#### Problem requirements:
Copy the lines word for word. Begin at the line that contains "table_cell [235, 526, 1143, 656]" and end with the final line of the data.

--

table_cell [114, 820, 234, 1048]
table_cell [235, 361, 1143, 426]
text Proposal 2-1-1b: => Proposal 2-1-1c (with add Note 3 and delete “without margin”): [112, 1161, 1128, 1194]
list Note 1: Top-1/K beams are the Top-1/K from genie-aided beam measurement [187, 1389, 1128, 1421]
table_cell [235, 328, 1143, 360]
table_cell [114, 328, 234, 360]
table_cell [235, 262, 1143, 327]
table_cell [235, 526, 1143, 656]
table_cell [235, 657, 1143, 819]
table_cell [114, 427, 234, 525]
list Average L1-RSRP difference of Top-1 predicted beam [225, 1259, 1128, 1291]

--

#### Solution to this problem:
table_cell [235, 526, 1143, 656]
table_cell [235, 657, 1143, 819]
table_cell [114, 427, 234, 525]
list Average L1-RSRP difference of Top-1 predicted beam [225, 1259, 1128, 1291]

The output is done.